Department of Biostatistics, Columbia University, New York, New York, USA.
Department of Mathematical Sciences, New Jersey Institute of Technology, Newark, New Jersey, USA.
Stat Med. 2024 Jun 30;43(14):2765-2782. doi: 10.1002/sim.10099. Epub 2024 May 3.
Electroencephalogram (EEG) provides noninvasive measures of brain activity and is found to be valuable for the diagnosis of some chronic disorders. Specifically, pre-treatment EEG signals in the alpha and theta frequency bands have demonstrated some association with antidepressant response, which is well-known to have a low response rate. We aim to design an integrated pipeline that improves the response rate of patients with major depressive disorder by developing a treatment policy guided by the resting state pre-treatment EEG recordings and other treatment effects modifiers. First, we design an innovative automatic site-specific EEG preprocessing pipeline to extract features with stronger signals than raw data. We then estimate the conditional average treatment effect (CATE) using causal forests and use a doubly robust technique to improve efficiency in the estimation of the average treatment effect. We present evidence of heterogeneity in the treatment effect and the modifying power of the EEG features, as well as a significant average treatment effect, a result that cannot be obtained with conventional methods. Finally, we employ an efficient policy learning algorithm to learn an optimal depth-2 treatment assignment decision tree and compare its performance with Q-Learning and outcome-weighted learning via simulation studies and an application to a large multi-site, double-blind, randomized controlled clinical trial, EMBARC.

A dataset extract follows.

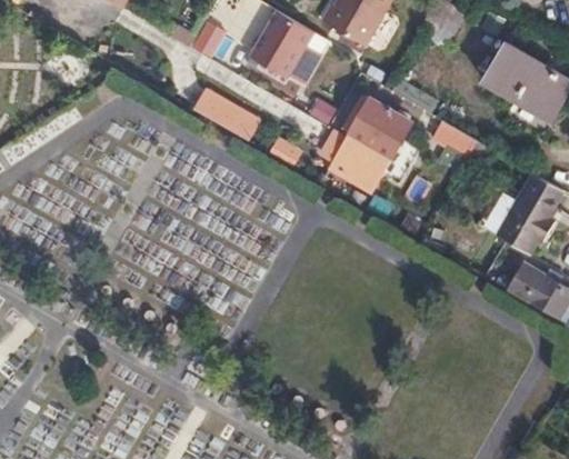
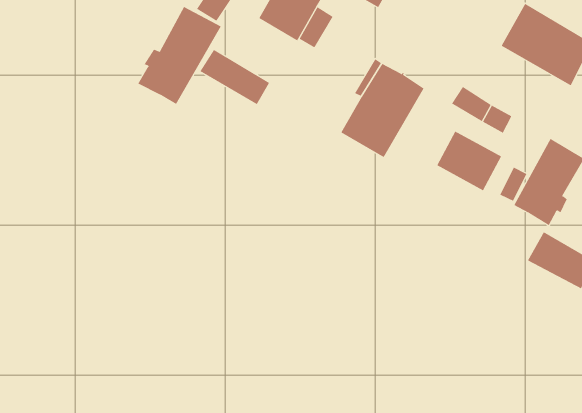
building: none -> [138,6,222,105]
building: none -> [436,130,502,191]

脑电图(EEG)提供了对大脑活动的非侵入性测量,被证明对某些慢性疾病的诊断有价值。具体来说,在 alpha 和 theta 频带中的预处理 EEG 信号与抗抑郁反应有一定的关联,而抗抑郁反应的反应率众所周知较低。我们旨在设计一个综合的管道,通过基于静息状态预处理 EEG 记录和其他治疗效果调节剂的治疗政策来提高重度抑郁症患者的反应率。首先,我们设计了一种创新的自动特定部位 EEG 预处理管道,以提取比原始数据具有更强信号的特征。然后,我们使用因果森林估计条件平均治疗效果(CATE),并使用双重稳健技术提高平均治疗效果估计的效率。我们提出了治疗效果和 EEG 特征的调节能力的异质性的证据,以及显著的平均治疗效果,这是传统方法无法获得的结果。最后,我们采用高效的策略学习算法来学习最优的深度 2 治疗分配决策树,并通过模拟研究和对大型多站点、双盲、随机对照临床试验 EMBARC 的应用,将其性能与 Q-学习和结果加权学习进行比较。